Mitigation & Contingency
Mitigation: Design the trigger engine to batch mentor evaluations using database-side SQL queries (bulk inactivity check via a single query rather than per-mentor calls), and add a performance test against 500 mentors during development. Document the evaluated mentor count per scenario type in scenario-evaluation-config to allow selective scenario execution per run.
Contingency: If single-run execution is insufficient, split evaluation into per-scenario-type scheduled functions (inactivity check, milestone check, expiry check) on separate cron schedules, dividing the computational load across multiple invocations.
A race condition between concurrent scheduler invocations or retried cron triggers could cause the same scenario notification to be dispatched multiple times to a mentor, severely degrading trust in the feature.
Mitigation & Contingency
Mitigation: Implement cooldown enforcement using a database-level upsert with a unique constraint on (user_id, scenario_type, cooldown_window_start) so that a second invocation within the same window is rejected at the persistence layer rather than the application layer.

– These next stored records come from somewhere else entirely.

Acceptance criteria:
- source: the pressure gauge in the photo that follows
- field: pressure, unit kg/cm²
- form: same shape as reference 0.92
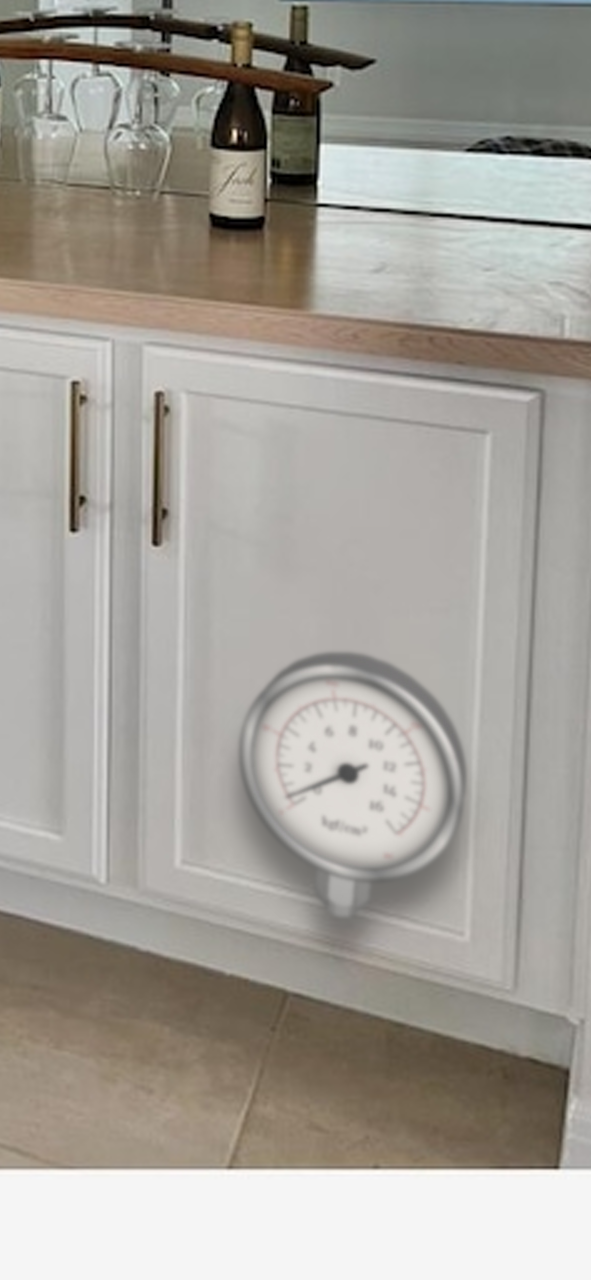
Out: 0.5
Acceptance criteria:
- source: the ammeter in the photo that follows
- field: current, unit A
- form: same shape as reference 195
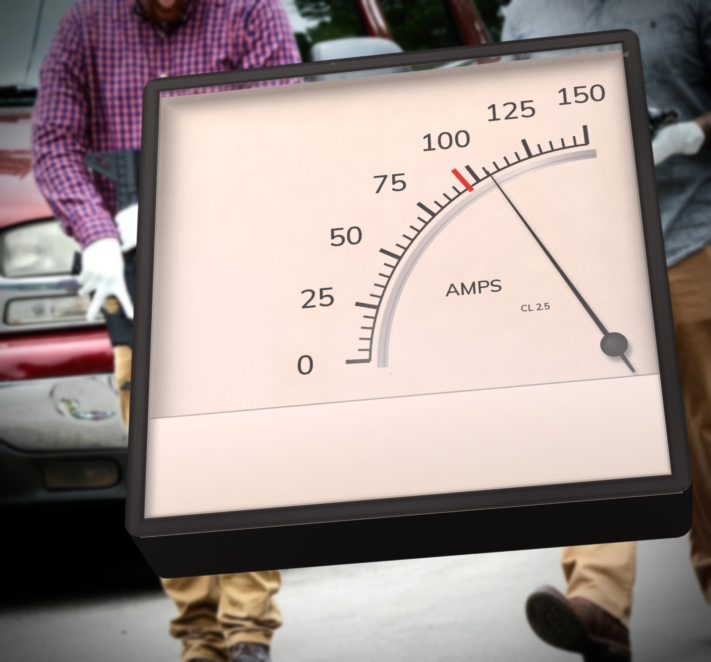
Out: 105
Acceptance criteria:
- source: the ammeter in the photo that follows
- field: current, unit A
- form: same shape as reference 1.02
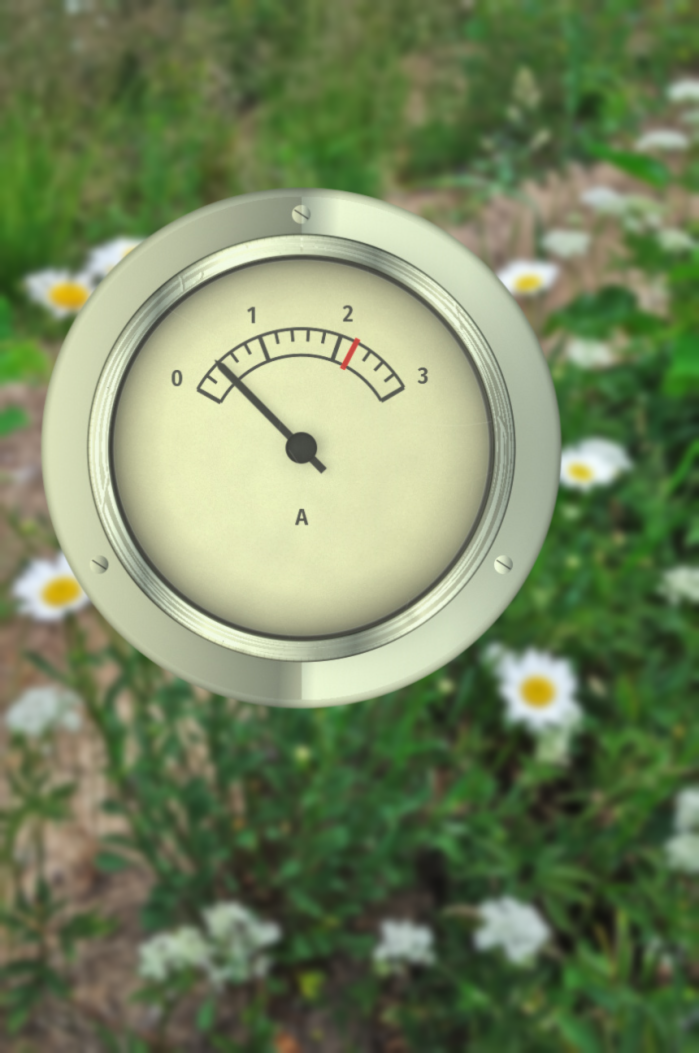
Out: 0.4
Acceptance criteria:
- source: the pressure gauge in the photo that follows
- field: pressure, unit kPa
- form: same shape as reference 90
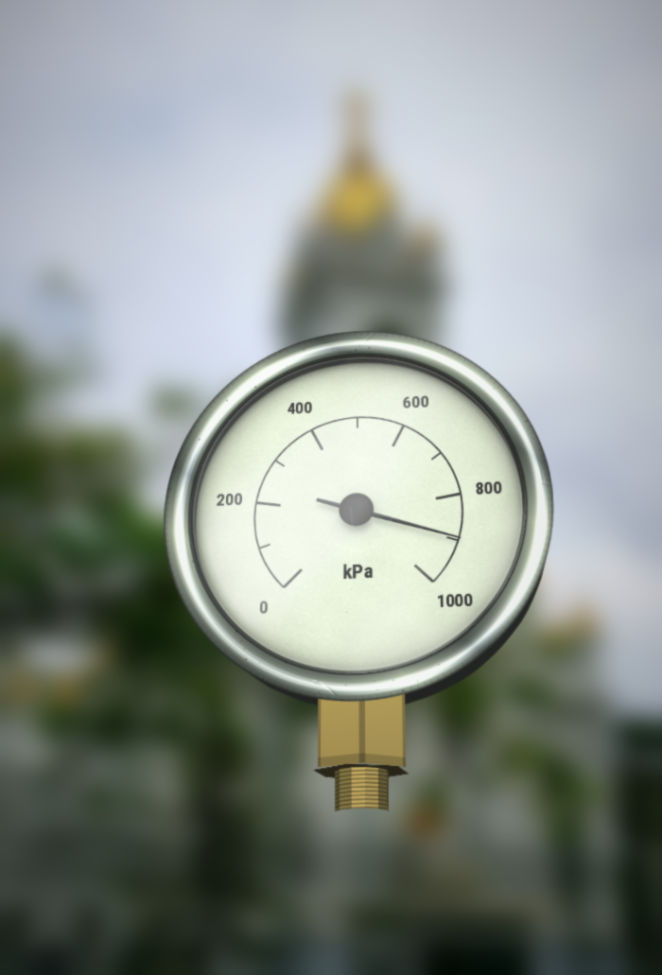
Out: 900
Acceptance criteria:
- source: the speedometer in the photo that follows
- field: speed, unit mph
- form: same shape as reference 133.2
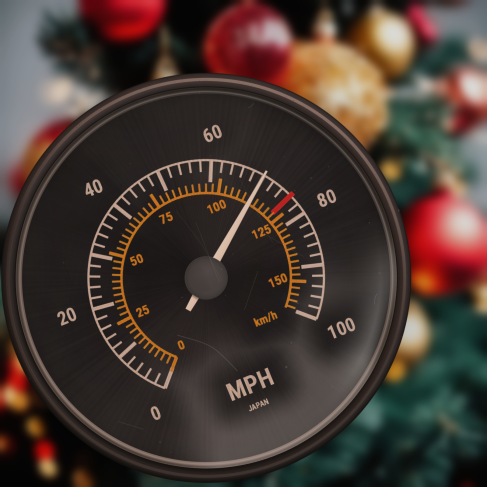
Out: 70
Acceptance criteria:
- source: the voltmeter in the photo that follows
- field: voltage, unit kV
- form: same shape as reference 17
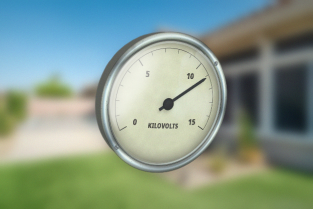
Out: 11
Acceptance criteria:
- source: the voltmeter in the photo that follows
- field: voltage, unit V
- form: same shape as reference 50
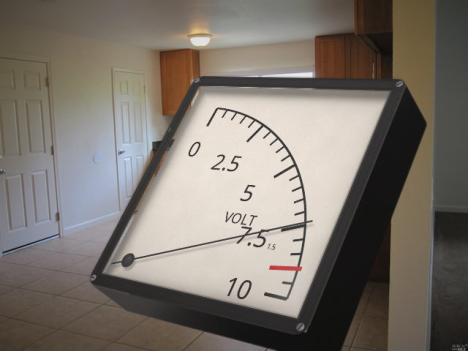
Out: 7.5
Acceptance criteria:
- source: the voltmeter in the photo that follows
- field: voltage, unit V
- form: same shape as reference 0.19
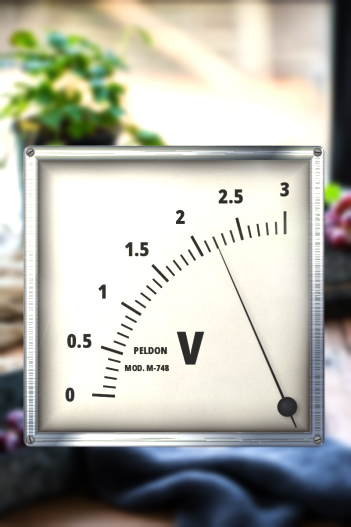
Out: 2.2
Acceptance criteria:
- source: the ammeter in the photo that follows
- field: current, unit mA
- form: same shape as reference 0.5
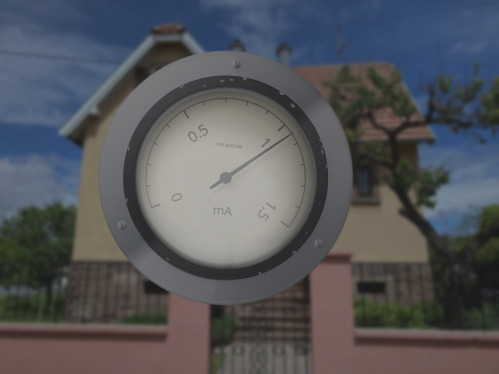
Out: 1.05
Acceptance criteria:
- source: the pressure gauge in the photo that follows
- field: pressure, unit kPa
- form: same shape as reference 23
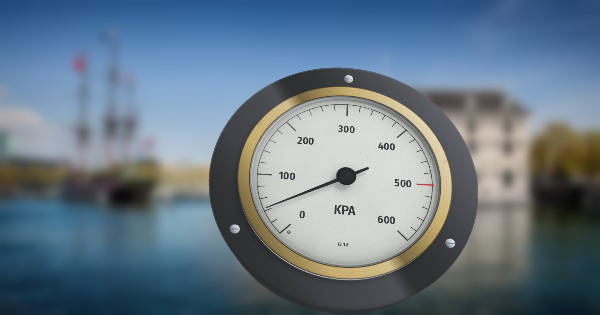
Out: 40
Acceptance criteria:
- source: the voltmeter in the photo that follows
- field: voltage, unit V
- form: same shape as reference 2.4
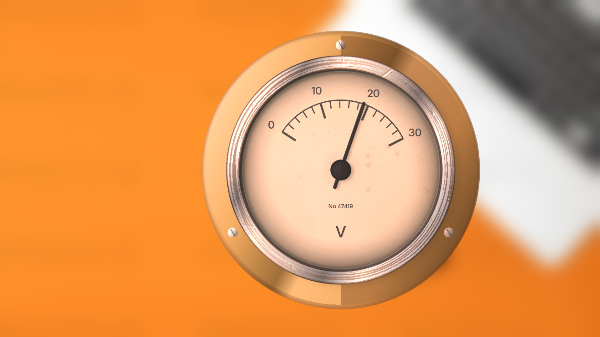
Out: 19
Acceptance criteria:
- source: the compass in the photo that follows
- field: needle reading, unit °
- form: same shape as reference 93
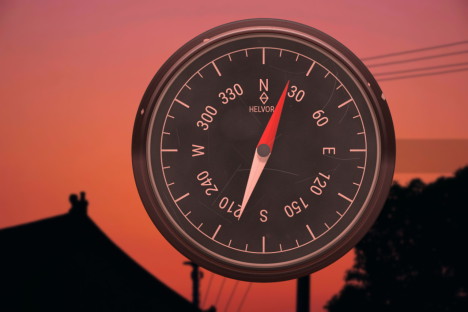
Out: 20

Contingency: Add an idempotency key derived from (user_id, scenario_type, evaluation_date) to the notification record insert; if a duplicate key violation is caught, log it as a warning and skip dispatch without error.
The trigger engine queries peer mentor activity history across potentially multiple organisations and chapters. RLS policies configured for app-user roles may block the Edge Function's service-role queries, or query performance may degrade on large activity tables.
Mitigation & Contingency
Mitigation: Confirm the Edge Function runs with the Supabase service role key (bypassing RLS) and add composite indexes on (user_id, activity_date) to the activity tables before implementing the inactivity detection query.
Contingency: If service-role access is restricted by organisational policy, implement a dedicated database function (SECURITY DEFINER) that performs the inactivity aggregation and is callable by the Edge Function with limited scope.